►
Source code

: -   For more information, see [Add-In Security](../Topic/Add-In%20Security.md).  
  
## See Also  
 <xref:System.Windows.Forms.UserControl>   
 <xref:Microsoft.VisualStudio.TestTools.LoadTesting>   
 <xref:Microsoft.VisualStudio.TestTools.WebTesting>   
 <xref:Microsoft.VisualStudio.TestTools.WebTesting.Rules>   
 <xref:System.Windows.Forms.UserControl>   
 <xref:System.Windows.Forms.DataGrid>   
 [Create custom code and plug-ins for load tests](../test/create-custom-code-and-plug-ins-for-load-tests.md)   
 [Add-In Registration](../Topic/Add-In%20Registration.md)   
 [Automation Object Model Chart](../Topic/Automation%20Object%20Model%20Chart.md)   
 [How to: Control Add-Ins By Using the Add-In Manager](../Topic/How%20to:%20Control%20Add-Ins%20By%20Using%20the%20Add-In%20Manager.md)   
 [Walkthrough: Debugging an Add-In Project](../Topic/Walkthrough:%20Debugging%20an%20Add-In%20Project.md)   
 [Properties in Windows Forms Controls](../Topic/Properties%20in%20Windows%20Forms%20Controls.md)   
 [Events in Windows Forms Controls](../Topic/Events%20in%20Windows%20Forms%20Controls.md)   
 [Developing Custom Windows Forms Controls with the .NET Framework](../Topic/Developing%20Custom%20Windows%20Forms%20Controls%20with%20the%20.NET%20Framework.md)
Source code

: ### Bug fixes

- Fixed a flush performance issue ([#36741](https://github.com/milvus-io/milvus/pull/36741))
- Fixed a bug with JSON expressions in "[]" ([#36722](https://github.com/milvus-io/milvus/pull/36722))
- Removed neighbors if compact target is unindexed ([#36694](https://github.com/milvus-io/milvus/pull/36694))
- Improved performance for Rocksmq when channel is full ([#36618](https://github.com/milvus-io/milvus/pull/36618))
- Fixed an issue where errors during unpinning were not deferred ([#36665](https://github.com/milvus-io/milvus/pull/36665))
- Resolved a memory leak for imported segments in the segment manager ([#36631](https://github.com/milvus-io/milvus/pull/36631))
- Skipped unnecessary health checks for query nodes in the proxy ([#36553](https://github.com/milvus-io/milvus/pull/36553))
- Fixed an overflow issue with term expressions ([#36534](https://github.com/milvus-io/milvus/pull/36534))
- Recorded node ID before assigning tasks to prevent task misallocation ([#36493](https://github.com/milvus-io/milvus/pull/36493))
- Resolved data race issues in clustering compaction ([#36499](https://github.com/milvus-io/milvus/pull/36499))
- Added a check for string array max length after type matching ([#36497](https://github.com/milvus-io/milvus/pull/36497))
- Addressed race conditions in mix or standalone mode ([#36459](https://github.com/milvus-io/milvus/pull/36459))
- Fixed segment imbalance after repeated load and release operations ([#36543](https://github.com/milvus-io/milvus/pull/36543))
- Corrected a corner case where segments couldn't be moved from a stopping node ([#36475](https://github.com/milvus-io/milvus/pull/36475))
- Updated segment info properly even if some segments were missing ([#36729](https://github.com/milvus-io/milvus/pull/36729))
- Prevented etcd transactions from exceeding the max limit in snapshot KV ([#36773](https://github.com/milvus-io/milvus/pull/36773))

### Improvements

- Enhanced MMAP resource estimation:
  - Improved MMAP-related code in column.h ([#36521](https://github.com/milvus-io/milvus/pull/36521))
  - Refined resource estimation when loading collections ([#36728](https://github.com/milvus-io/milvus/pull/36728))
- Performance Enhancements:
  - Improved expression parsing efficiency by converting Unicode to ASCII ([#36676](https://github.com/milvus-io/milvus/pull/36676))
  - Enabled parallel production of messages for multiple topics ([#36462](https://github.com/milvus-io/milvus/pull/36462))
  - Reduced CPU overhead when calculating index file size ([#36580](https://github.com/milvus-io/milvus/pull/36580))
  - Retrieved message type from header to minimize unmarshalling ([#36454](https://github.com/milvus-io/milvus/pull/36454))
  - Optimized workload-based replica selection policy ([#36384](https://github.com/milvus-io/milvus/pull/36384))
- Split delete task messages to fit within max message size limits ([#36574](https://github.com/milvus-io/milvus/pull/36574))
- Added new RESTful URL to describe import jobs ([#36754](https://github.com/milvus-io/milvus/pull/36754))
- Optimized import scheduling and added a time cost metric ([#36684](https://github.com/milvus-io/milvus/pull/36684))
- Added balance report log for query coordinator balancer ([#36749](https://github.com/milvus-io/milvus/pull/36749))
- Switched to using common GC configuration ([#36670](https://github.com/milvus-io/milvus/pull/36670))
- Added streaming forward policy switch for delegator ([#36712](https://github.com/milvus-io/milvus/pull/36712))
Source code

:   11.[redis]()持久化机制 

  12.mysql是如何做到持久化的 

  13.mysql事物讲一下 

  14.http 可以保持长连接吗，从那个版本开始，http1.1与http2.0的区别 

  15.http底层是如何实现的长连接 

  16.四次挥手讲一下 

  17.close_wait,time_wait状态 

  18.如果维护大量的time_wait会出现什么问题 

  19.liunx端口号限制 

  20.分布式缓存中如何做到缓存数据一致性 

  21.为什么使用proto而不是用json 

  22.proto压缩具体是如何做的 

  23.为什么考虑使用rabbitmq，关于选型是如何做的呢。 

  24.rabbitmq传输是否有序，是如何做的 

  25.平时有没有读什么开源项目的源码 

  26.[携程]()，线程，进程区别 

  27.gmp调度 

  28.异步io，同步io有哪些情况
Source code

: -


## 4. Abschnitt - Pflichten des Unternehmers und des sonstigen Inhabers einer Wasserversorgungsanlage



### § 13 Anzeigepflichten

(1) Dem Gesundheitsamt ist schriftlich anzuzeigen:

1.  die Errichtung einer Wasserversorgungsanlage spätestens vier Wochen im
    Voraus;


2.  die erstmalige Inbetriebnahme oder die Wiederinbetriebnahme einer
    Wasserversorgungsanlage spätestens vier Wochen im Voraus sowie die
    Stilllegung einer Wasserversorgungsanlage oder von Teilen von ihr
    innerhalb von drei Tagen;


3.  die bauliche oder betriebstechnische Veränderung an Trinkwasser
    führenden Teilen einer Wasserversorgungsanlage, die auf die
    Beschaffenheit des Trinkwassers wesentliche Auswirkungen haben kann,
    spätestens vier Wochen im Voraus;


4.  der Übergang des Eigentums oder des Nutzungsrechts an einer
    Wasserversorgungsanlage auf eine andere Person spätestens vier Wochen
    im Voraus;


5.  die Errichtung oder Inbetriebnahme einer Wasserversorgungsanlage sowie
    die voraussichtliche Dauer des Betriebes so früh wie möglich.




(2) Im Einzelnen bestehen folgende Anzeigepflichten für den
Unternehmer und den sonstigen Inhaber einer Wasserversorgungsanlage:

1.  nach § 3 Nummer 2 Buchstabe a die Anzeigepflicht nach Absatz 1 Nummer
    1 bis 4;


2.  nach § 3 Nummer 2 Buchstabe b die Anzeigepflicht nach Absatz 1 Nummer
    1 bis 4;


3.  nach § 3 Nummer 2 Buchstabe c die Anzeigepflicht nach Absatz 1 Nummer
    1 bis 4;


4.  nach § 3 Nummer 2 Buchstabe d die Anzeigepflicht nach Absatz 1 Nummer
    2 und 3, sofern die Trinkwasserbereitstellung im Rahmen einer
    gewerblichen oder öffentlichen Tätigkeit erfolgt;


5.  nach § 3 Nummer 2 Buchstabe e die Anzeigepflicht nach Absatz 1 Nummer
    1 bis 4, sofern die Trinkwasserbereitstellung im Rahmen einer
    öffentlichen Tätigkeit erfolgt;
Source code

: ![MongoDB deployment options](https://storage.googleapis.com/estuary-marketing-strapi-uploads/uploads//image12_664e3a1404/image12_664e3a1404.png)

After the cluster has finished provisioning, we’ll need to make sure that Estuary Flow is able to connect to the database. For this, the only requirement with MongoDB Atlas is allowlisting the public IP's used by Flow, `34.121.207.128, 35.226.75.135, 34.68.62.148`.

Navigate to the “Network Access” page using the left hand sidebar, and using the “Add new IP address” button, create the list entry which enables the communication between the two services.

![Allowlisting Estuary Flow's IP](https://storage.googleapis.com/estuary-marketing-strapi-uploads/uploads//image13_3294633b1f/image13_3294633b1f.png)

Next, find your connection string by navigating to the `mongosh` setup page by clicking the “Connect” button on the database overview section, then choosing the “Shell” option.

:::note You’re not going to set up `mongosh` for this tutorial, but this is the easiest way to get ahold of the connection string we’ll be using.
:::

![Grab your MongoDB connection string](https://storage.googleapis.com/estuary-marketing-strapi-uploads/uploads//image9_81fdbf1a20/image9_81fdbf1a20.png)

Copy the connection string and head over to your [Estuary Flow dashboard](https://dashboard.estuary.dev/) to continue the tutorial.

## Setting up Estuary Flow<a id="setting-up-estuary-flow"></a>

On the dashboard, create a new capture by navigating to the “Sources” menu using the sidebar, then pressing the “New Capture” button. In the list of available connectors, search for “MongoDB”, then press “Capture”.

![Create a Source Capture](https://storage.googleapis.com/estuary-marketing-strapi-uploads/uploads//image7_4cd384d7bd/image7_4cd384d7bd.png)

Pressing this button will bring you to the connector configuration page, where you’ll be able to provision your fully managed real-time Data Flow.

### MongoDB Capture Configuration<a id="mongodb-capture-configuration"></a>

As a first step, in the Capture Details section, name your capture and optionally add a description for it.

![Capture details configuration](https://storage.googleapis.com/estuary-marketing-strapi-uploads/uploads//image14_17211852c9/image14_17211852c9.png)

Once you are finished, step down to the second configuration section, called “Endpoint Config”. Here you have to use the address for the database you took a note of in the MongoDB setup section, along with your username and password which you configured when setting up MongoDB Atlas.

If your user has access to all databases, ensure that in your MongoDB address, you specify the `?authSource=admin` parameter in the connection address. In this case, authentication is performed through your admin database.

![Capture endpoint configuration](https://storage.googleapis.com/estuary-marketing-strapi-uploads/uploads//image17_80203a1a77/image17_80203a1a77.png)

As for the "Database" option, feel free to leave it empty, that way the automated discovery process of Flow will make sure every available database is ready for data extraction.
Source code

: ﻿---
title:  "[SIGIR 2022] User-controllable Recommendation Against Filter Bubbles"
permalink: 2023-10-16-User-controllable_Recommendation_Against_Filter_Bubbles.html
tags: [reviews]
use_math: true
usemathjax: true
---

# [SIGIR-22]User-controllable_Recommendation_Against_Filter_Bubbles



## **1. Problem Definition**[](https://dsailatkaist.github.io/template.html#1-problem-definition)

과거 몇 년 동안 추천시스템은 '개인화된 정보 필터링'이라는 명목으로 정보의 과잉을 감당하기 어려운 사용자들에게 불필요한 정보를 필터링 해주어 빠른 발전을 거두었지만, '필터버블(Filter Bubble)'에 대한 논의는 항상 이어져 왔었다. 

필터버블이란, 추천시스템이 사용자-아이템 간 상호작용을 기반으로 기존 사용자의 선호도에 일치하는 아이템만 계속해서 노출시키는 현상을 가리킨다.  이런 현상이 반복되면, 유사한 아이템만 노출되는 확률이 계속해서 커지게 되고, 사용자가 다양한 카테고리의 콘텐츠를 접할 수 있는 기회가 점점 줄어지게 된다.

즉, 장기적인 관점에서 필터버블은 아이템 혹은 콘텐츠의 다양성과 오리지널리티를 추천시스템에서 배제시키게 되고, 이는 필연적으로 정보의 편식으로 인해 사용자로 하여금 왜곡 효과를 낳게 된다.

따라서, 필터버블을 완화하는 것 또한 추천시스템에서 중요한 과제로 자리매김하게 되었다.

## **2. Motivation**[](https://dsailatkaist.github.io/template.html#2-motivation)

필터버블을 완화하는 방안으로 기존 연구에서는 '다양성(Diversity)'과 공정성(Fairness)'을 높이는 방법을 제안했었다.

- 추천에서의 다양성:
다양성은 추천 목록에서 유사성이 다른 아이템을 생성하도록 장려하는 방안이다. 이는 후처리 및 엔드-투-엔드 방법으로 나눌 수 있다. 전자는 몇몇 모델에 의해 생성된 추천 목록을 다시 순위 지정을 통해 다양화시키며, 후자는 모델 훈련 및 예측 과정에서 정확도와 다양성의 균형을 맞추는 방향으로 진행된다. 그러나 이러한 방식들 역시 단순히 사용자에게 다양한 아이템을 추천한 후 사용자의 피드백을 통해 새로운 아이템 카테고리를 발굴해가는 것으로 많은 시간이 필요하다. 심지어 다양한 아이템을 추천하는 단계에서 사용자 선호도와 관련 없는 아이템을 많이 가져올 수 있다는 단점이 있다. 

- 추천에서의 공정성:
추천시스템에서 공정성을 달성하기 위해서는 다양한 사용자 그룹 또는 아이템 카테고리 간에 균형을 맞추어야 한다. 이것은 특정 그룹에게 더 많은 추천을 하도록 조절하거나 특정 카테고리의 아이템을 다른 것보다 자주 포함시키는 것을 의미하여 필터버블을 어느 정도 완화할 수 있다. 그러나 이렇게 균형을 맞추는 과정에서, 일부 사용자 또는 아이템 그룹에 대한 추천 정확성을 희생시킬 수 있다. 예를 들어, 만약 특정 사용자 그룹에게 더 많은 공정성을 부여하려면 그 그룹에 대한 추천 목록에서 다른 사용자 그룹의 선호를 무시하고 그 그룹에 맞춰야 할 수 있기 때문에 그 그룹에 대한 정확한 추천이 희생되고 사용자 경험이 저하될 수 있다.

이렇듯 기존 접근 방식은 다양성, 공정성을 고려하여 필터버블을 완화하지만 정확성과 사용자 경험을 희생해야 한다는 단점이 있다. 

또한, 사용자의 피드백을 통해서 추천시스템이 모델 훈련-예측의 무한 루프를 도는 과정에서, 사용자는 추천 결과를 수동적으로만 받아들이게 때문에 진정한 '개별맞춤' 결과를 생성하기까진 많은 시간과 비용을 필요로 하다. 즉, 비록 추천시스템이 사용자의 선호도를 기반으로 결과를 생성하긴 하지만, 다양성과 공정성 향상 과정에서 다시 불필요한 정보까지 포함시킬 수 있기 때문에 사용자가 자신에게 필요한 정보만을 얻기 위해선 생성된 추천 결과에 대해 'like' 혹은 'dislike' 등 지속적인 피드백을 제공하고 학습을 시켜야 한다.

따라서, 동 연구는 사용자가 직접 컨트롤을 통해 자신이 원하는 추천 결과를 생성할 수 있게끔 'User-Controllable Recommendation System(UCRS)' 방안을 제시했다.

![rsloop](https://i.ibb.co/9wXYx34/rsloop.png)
◄
* [Assignment]:
Going down the listing above, begin printing at the line with "- Resolved data" and finish with the line with "- Corrected a", exactly as they appear.

* [Answer box]:
- Resolved data race issues in clustering compaction ([#36499](https://github.com/milvus-io/milvus/pull/36499))
- Added a check for string array max length after type matching ([#36497](https://github.com/milvus-io/milvus/pull/36497))
- Addressed race conditions in mix or standalone mode ([#36459](https://github.com/milvus-io/milvus/pull/36459))
- Fixed segment imbalance after repeated load and release operations ([#36543](https://github.com/milvus-io/milvus/pull/36543))
- Corrected a corner case where segments couldn't be moved from a stopping node ([#36475](https://github.com/milvus-io/milvus/pull/36475))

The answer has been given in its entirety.